Na dat seizoen ging het bergafwaarts en in 2008 nam Barcelona afscheid van Rijkaard.

Het succes van Guardiola

Barcelona koos er daarna opnieuw voor om een onervaren trainer voor de groep te zetten, al was de keuze nu wel iets minder gewaagd: Pep Guardiola, kind van de club, werd de nieuwe coach. Als hoofdtrainer had hij nog minder ervaring dan Rijkaard, een jaartje Barcelona B.

Maar ook in het geval van Guardiola werd al heel snel duidelijk dat het een juiste keuze was om hem aan te stellen. Hij loodste Barça naar de treble: de landstitel, de beker en de Champions League. In de finale tegen Manchester United was Eto’o, net als drie jaar eerder, trefzeker en kopte Lionel Messi de 2-0 langs doelman Edwin van der Sar.

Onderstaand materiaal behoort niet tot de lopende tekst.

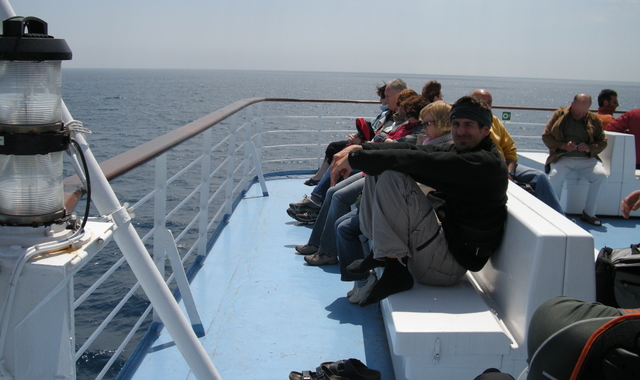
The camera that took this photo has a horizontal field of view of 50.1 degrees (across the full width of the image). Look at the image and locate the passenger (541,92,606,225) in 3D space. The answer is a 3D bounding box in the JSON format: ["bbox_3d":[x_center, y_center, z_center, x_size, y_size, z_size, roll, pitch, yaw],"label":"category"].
[{"bbox_3d":[2.483,-0.329,6.634,0.620,1.200,0.820,3,10,11],"label":"passenger"}]

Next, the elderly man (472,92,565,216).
[{"bbox_3d":[1.466,-0.156,5.350,0.900,1.280,0.540,2,10,3],"label":"elderly man"}]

Het jaar daarop werd de prijzenkast iets minder gevuld, maar werden de Catalanen wel opnieuw landskampioen. Dat was ook in 2011 het geval, maar Guardiola maakte zich helemaal onsterfelijk door nog een keer de Champions League naar Catalonië te brengen.

Weer moest Manchester United eraan geloven en weer was Messi trefzeker. Samen met Pedro en David Villa bepaalde hij de eindstand op 3-1. Guardiola bleef nog een seizoen, maar vertrok daarna wegens oververmoeidheid. Hij ging er een jaartje tussenuit.

Het succes van Luis Enrique

Guardiola werd opgevolgd door zijn assistent Tito Vilanova, maar hij kon door een ernstige ziekte niet langer dan één seizoen aanblijven. Vervolgens kwam Gerardo Martino, die na een teleurstellend seizoen alweer kon vertrekken.

Daarna maakte Barcelona opnieuw de keuze om een redelijk onervaren trainer voor de groep te zetten: Luis Enrique. De Spanjaard was drie jaar trainer bij het B-elftal van Barcelona en zat daarna een jaar op de bank bij AS Roma en Celta de Vigo waar hij beide keren een teleurstellend seizoen beleefde.

Ook zijn start bij Barcelona was niet vlekkeloos, maar na de nederlaag tegen Real Sociedad in januari van dit jaar begon het te lopen onder zijn leiding. Barcelona werd kampioen, pakte de beker en vanavond kan Enrique in de voetsporen treden van Rijkaard en Guardiola door ook de Champions League te winnen.